(Beginning of DATA)
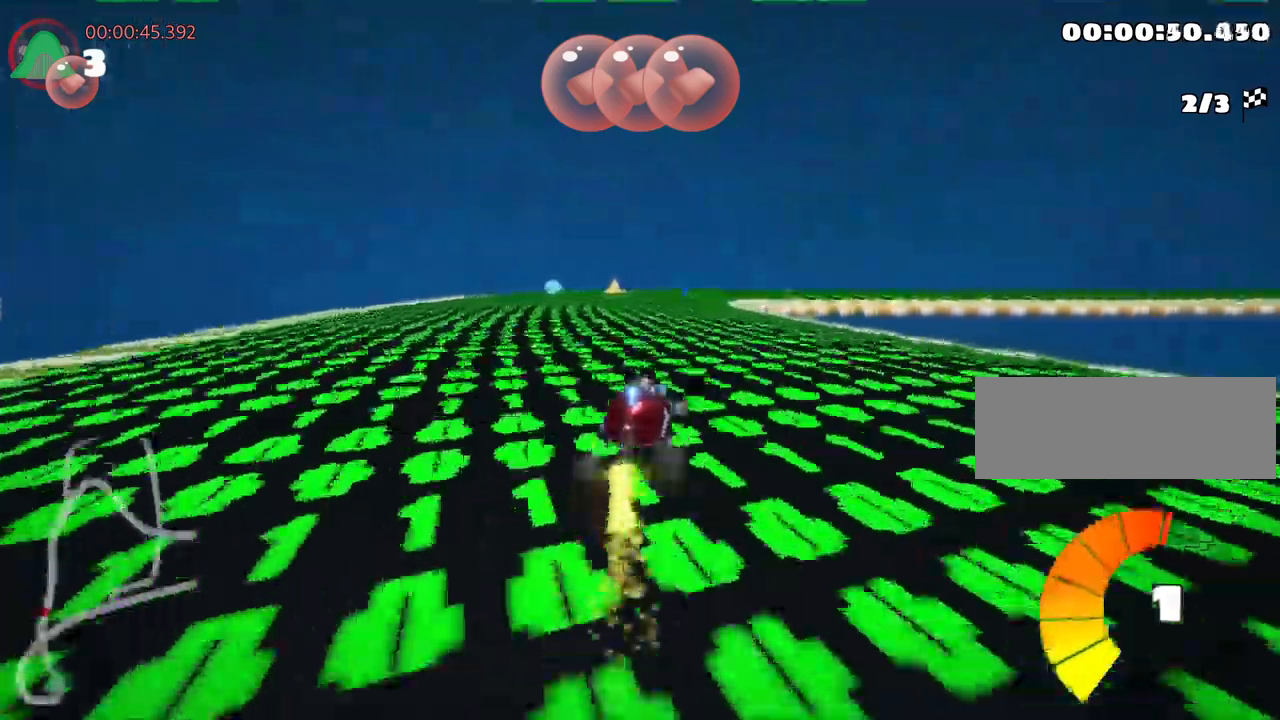
{"keys": ["skid", "up"], "events": [[300, "left", "up"]]}
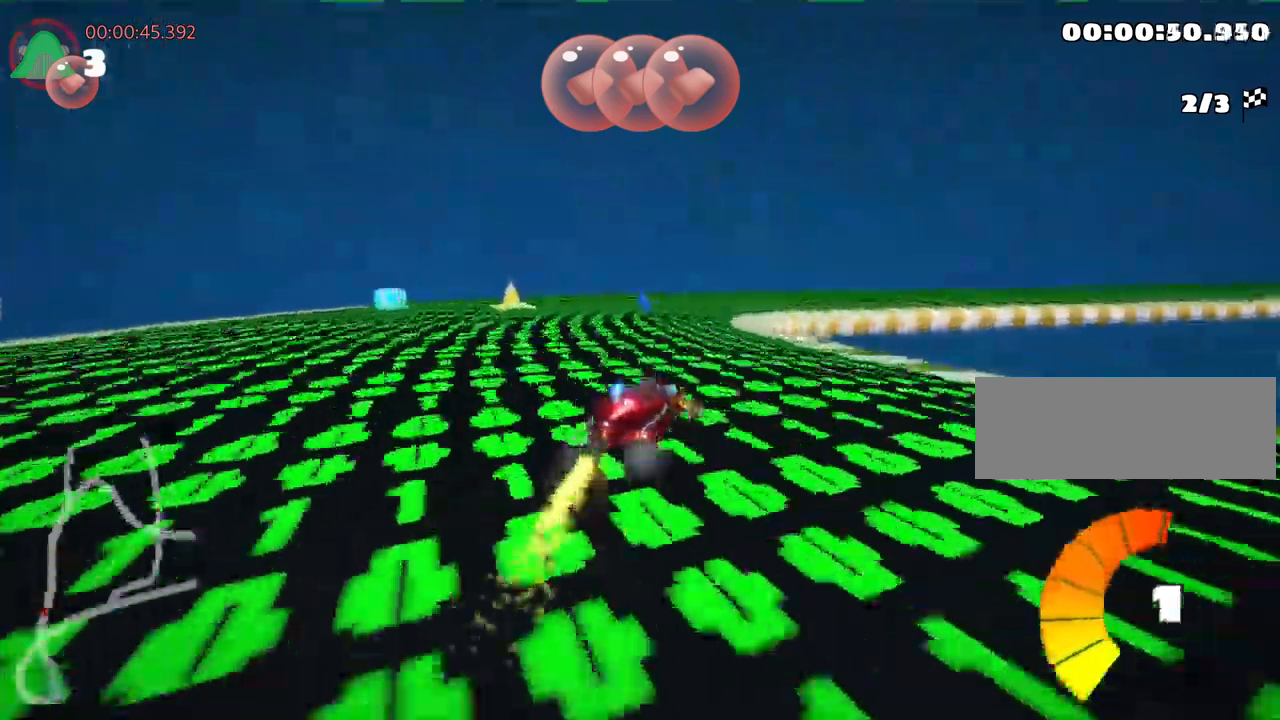
{"keys": ["right", "skid", "up"], "events": [[150, "fire", "down"], [217, "right", "down"], [334, "fire", "up"]]}
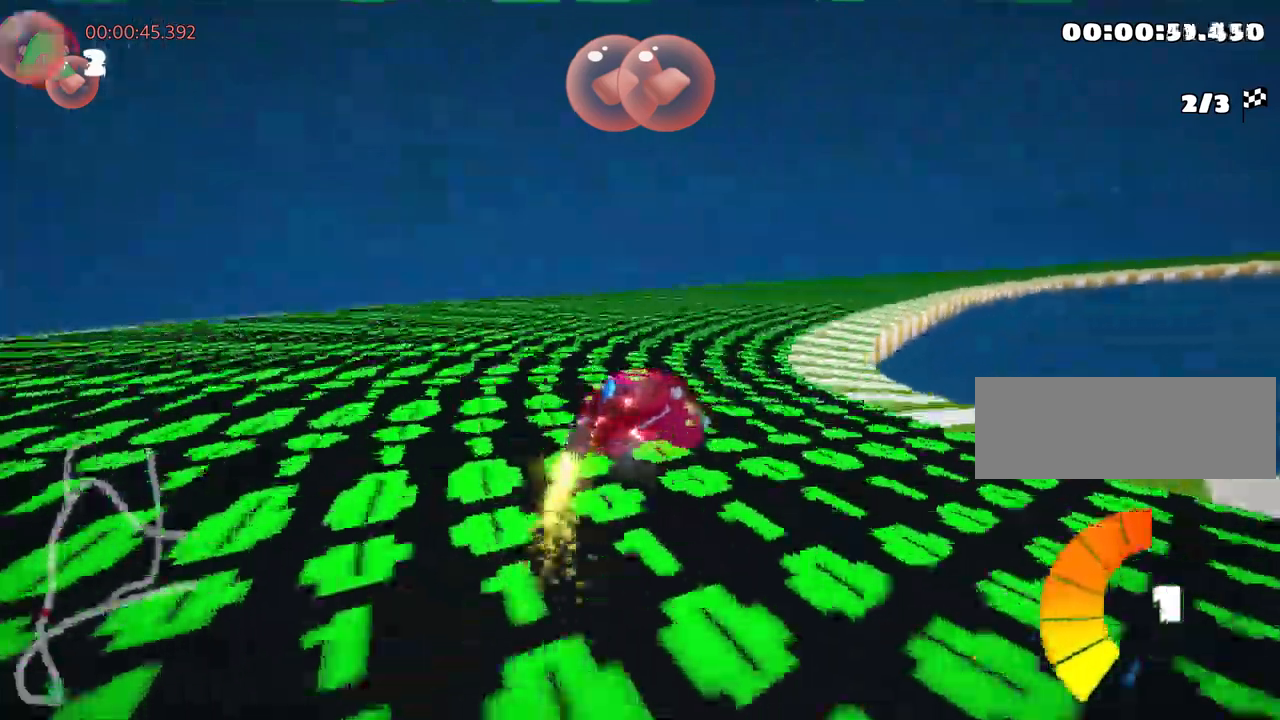
{"keys": ["nitro", "right", "skid", "up"], "events": [[484, "nitro", "down"]]}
(End of DATA)
WHAT TO PRODUCE. Restate the data above word for word, omitting every picture.

THE ANSWER.
{"keys": ["skid", "up"], "events": [[300, "left", "up"]]}
{"keys": ["right", "skid", "up"], "events": [[150, "fire", "down"], [217, "right", "down"], [334, "fire", "up"]]}
{"keys": ["nitro", "right", "skid", "up"], "events": [[484, "nitro", "down"]]}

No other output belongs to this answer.